Can you copy everything from the line containing "auf Dich – einmalig und ganz" down to the line containing "kannst Dir Impulse holen, wann", reproducing those lines verbatim?

━━━ Exercise data

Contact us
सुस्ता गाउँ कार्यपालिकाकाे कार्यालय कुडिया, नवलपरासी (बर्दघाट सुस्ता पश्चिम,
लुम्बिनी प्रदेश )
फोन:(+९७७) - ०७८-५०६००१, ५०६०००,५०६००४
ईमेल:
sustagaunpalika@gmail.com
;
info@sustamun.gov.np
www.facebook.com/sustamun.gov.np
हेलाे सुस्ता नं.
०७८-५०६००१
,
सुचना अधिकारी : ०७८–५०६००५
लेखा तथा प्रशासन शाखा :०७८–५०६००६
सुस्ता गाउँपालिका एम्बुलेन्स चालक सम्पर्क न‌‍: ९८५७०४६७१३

━━━━━━
━━━ Exercise data

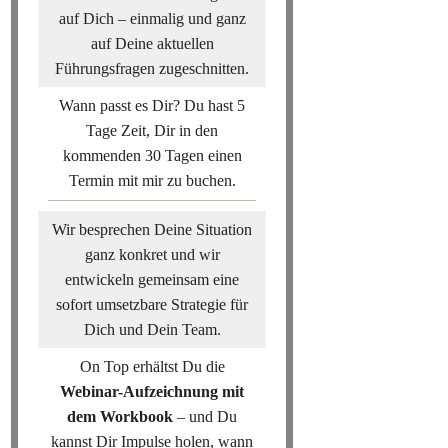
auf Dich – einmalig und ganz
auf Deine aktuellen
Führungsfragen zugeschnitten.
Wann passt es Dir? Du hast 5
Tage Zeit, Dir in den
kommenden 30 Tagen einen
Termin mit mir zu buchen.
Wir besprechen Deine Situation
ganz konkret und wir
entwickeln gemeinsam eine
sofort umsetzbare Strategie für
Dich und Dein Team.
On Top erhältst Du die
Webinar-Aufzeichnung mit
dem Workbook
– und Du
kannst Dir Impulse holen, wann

━━━━━━

[Output of the exercise]
auf Dich – einmalig und ganz
auf Deine aktuellen
Führungsfragen zugeschnitten.
Wann passt es Dir? Du hast 5
Tage Zeit, Dir in den
kommenden 30 Tagen einen
Termin mit mir zu buchen.
Wir besprechen Deine Situation
ganz konkret und wir
entwickeln gemeinsam eine
sofort umsetzbare Strategie für
Dich und Dein Team.
On Top erhältst Du die
Webinar-Aufzeichnung mit
dem Workbook
– und Du
kannst Dir Impulse holen, wann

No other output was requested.